Implications of a 125 GeV Higgs scalar for LHC SUSY and neutralino dark matter searches

TL;DR

The paper analyzes the consequences of a potential $m_h\approx 125$ GeV Higgs for SUSY parameter spaces, computing $m_h$ with full radiative corrections and scanning both mSUGRA and NUHM2. It finds that in mSUGRA, achieving $m_h\simeq 125$ GeV favors $m_0\gtrsim 0.8$ TeV and $A_0\sim \pm 2m_0$, yielding a heavy scalar spectrum and limiting neutralino annihilation channels, while in NUHM2 the constraints are looser, allowing lighter sleptons/charginos and mixed bino–higgsino DM that can align with WMAP under certain conditions. The study also shows that $(g-2)_\mu$ is not explained by these scenarios at $m_h\approx 125$ GeV, flavor observables remain compatible with SM-like values, and DM relic density is typically overproduced in standard cosmology unless a higgsino-like LSP or non-standard cosmologies are invoked. Direct and indirect detection prospects depend strongly on the DM realization, with well-tempered neutralinos offering the best near-future sensitivity.
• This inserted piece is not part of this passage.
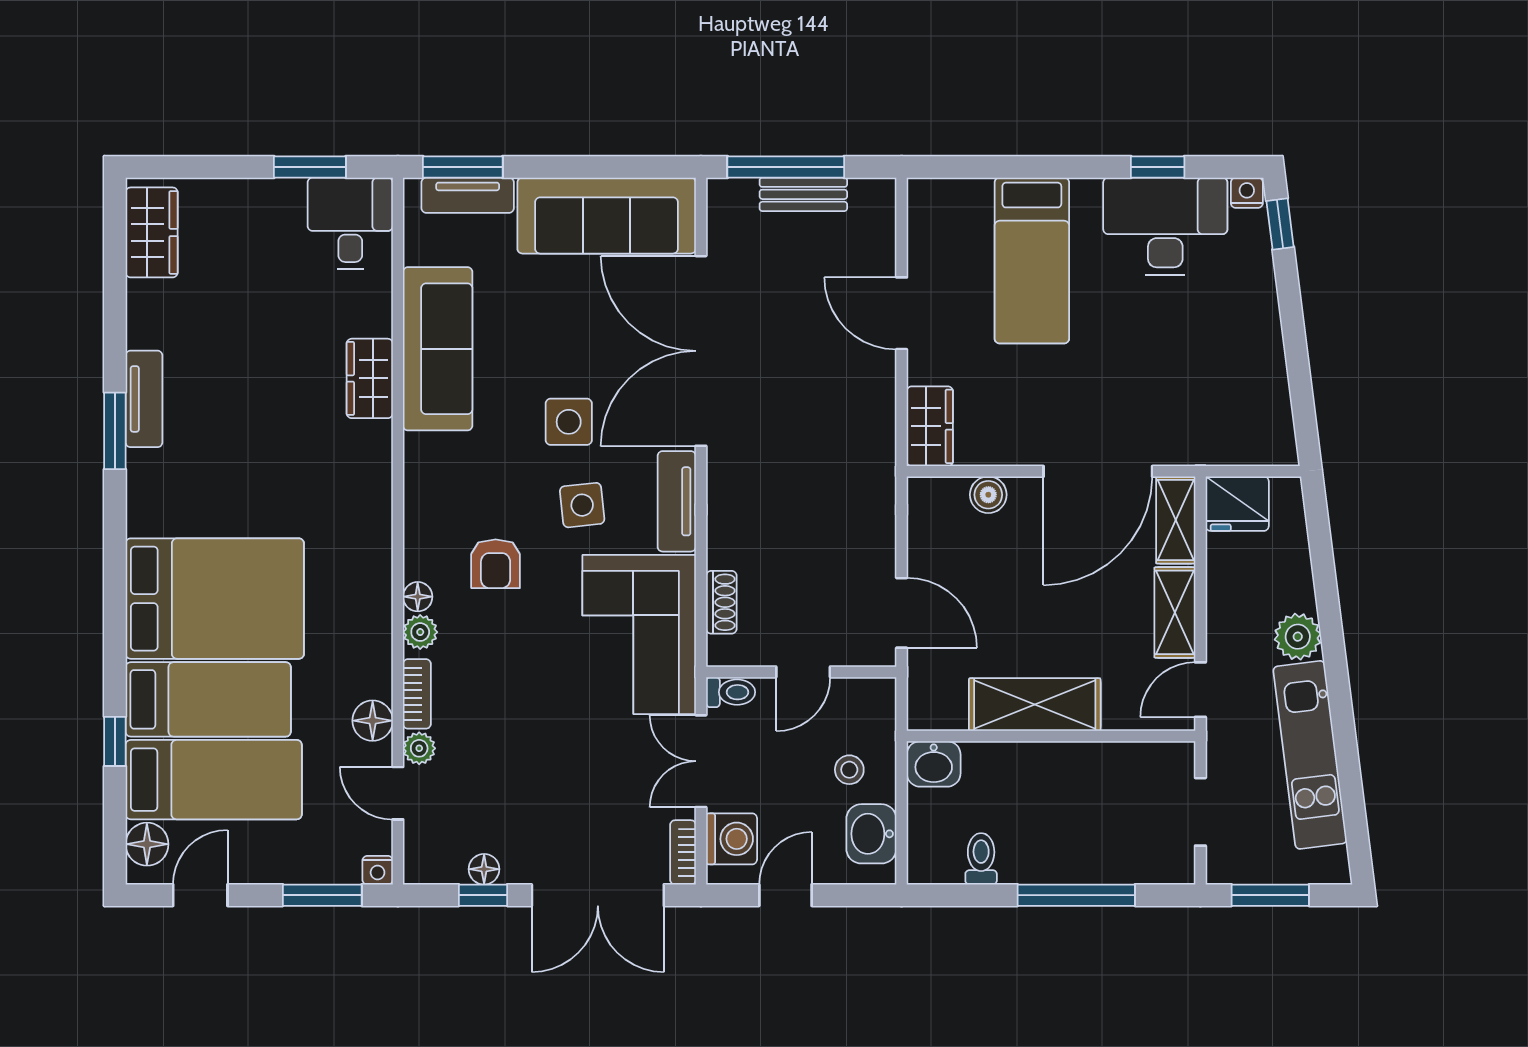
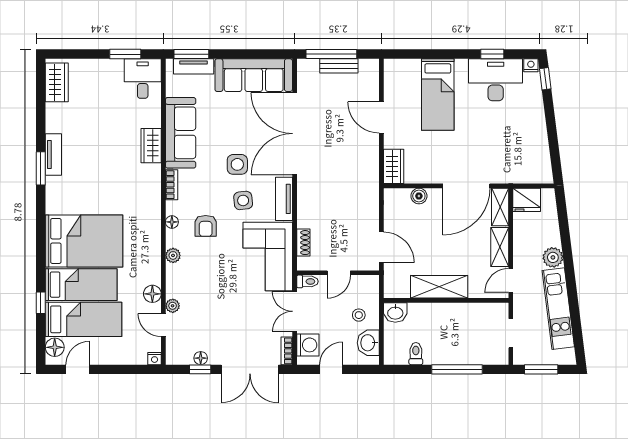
floor lamp: (418, 597) -> (172, 222), moved
bookcase: (417, 694) -> (172, 185), moved
window: (322, 895) -> (131, 369), removed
These results imply that LHC SUSY searches may predominantly probe gluino-rich, heavy-scalar spectra, and that dark matter signals hinge on cosmological assumptions and neutralino composition.

Abstract

The ATLAS and CMS collaborations have reported an excess of events in the γγ, ZZ^*\to 4\ell and WW^* search channels at an invariant mass m \simeq 125 GeV, which could be the first evidence for the long-awaited Higgs boson. We investigate the consequences of requiring m_h\simeq 125 GeV in both the mSUGRA and NUHM2 SUSY models. In mSUGRA, large values of trilinear soft breaking parameter |A_0| are required, and universal scalar m_0\agt 0.8 TeV is favored so that we expect squark and slepton masses typically in the multi-TeV range. This typically gives rise to an "effective SUSY" type of sparticle mass spectrum. In this case, we expect gluino pair production as the dominant sparticle creation reaction at LHC. For m_0< 5 TeV, the superpotential parameter μ> 2 TeV and m_A> 0.8 TeV, greatly restricting neutralino annihilation mechanisms. These latter conclusions are softened if m_0\sim 10-20 TeV or if one proceeds to the NUHM2 model. The standard neutralino abundance tends to be far above WMAP-measured values unless the neutralino is higgsino-like. We remark upon possible non-standard (but perhaps more attractive) cosmological scenarios which can bring the predicted dark matter abundance into accord with the measured value, and discuss the implications for direct and indirect detection of neutralino cold dark matter.